La vigencia del mensaje de la Iglesia en los últimos pontificados confirma que el signo de la mujer es hoy más central y fecundo que nunca. Hoy nos encaminamos a celebrar los 60 años del Concilio Vaticano II, uno de los hitos más relevantes para pensar la Iglesia del futuro y su relación con el mundo. Las resoluciones del Concilio sobre el ser femenino resuenan hasta la actualidad como un toque de campanas que proclama su grandeza. Este impulso sobrepasa la valorización de la mujer puertas adentro del Pueblo de Dios; más bien, le da un rol clave en la reconquista de la Iglesia, en su proyección futura y en la comprensión de los desafíos del tiempo y de la cultura: “Ha llegado la hora en que la vocación de la mujer se cumple en plenitud, la hora en que la mujer adquiere en el mundo una influencia, un peso, un poder jamás alcanzado hasta ahora” (S.S. Juan Pablo II, 1988, n. 1).
La novedad que trae la Iglesia postconciliar es la comprensión del ser y del actuar de María —y en ella, de toda mujer— más allá de la dignidad extraordinaria que significa ser depósito del tesoro del evangelio, custodiarlo y protegerlo.
Es el mismo Señor quien da un paso más al incorporar a su Madre en el misterio de la salvación, y ratifica su misión como colaboradora en la Redención del mundo.
La tradición de los santos y padres de la Iglesia reconoce desde el comienzo el lugar fundamental de María en la actividad salvífica de Cristo; San Ireneo, uno de los primeros en referirse a ella dentro del cristianismo, hablaba de María como causa salutis, causa de la salvación. Ahora bien, siempre se la sitúa en una dimensión y plano diferente al de Cristo, pero en el que participa a través de su virginidad y maternidad.

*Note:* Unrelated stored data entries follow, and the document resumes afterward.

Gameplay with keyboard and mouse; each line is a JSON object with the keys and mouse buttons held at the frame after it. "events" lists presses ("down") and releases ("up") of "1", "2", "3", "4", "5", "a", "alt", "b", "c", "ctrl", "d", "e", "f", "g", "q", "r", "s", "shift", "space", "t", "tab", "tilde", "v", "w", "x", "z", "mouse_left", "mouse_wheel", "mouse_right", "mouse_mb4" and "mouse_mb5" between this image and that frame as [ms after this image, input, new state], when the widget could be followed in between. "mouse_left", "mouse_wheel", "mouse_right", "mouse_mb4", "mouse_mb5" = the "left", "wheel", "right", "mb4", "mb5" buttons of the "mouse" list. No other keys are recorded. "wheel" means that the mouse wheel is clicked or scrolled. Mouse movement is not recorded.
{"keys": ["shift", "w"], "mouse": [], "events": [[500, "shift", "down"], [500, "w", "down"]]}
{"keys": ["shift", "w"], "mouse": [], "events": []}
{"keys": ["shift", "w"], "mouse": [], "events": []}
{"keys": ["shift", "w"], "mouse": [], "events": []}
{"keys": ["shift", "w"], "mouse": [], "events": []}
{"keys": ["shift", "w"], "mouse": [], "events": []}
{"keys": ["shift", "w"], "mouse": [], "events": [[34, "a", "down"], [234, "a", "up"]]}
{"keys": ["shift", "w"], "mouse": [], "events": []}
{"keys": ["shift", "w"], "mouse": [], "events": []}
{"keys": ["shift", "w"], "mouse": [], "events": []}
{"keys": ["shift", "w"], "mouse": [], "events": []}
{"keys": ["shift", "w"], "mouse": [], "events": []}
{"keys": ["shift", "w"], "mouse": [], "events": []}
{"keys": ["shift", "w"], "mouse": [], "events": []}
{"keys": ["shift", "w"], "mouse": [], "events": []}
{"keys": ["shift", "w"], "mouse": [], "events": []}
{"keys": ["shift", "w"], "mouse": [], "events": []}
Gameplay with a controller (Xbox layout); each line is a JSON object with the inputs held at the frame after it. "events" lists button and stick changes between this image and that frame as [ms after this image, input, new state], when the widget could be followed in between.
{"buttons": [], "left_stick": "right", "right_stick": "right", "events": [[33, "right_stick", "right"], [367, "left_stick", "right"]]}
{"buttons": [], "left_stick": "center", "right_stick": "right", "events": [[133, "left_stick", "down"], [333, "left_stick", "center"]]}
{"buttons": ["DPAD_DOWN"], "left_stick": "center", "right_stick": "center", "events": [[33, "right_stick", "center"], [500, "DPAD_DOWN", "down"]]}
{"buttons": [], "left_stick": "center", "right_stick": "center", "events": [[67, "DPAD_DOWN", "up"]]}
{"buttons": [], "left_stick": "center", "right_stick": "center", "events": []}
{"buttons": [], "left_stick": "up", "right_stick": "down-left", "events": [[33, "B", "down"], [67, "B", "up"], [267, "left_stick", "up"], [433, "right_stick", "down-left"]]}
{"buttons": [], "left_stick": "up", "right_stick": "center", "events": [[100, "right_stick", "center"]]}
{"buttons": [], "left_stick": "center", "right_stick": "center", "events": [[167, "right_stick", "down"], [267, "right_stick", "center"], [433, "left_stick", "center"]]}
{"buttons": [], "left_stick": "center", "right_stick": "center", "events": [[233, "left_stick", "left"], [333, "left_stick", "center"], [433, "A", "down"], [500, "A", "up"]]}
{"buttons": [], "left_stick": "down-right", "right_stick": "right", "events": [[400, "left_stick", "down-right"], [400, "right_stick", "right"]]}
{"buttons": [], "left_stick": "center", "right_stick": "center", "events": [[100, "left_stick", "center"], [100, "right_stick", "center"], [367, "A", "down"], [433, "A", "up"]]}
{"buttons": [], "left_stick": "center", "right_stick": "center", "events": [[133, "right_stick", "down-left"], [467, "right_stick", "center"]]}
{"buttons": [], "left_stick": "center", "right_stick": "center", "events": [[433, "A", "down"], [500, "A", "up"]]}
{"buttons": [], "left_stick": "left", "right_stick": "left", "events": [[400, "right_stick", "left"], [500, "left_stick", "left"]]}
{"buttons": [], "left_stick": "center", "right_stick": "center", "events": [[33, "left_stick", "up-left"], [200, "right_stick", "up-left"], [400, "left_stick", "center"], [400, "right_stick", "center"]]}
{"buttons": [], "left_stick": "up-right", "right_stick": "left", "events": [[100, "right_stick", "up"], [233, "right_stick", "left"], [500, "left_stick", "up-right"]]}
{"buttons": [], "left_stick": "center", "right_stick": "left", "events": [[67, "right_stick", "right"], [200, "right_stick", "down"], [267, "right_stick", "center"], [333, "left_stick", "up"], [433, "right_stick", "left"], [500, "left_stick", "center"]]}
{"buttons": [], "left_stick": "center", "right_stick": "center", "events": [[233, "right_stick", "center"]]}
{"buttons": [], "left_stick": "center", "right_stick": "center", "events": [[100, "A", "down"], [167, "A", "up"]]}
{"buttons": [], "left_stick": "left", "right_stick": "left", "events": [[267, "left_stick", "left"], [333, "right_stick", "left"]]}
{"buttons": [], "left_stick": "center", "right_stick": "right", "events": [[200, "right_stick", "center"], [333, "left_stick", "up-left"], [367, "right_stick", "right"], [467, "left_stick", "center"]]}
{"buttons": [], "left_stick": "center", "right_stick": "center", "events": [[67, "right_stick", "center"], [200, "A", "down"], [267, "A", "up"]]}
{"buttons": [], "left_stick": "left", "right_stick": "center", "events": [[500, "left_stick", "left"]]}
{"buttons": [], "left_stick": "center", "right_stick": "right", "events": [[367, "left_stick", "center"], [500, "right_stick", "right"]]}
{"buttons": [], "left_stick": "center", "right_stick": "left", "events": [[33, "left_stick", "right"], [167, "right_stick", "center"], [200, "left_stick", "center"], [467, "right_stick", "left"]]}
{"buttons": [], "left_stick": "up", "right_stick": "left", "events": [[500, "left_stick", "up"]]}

Para san Cayetano, la Santísima Virgen toca al Dios Trino, a la Divinidad misma, mediante su actividad gestadora. De hecho, lo hace de manera tan profunda y real que el mismo Señor le da el título de mediadora entre la actividad humana y su propio hacer divino. Pío XII, pastor de la Iglesia en los años más convulsionados del siglo XX, retoma esta idea al sostener que María es la estrecha colaboradora de Cristo, íntimamente asociada a su misión salvífica.
Al asumir María el título de colaboradora, su maternidad se amplía a una actividad redentora al lado del Salvador. Ante María, el corazón de Cristo se abre a obrar milagros.
Es ella quien invita al Hijo de Dios a revelar su misericordiosa benevolencia hacia la humanidad, regalando vida en abundancia y haciendo nuevas todas las cosas. Ante María, Jesús recorre el camino del vía crucis, hasta consumar el completo desprendimiento de sí mismo en la Cruz. Como colaboradora, ella acompaña al redentor en su máxima expresión de amor: dar la vida por nosotros. A imitación del Hijo, María es la Madre igualmente generosa en esa donación, ofreciéndose ella misma al pie de la Cruz en representación de la humanidad, con fidelidad inquebrantable al Salvador.
Es el momento para que la vocación de la mujer se cumpla en plenitud y que sea fermento de un mundo nuevo, a través de su actividad como colaboradora en la Obra de Redención de Cristo. Ha llegado la hora en que la mujer, a imagen de María, asuma los desafíos del tiempo y de la cultura, y que se inserte en todo espacio como levadura del Reino.
En una mirada retrospectiva, tras casi 60 años del Concilio, ¿cuál es la vigencia de este mensaje? ¿Tendremos que seguir esperando o efectivamente ha llegado la hora de la mujer? ¿Cómo la mujer puede vivir este mensaje al interior de la Iglesia?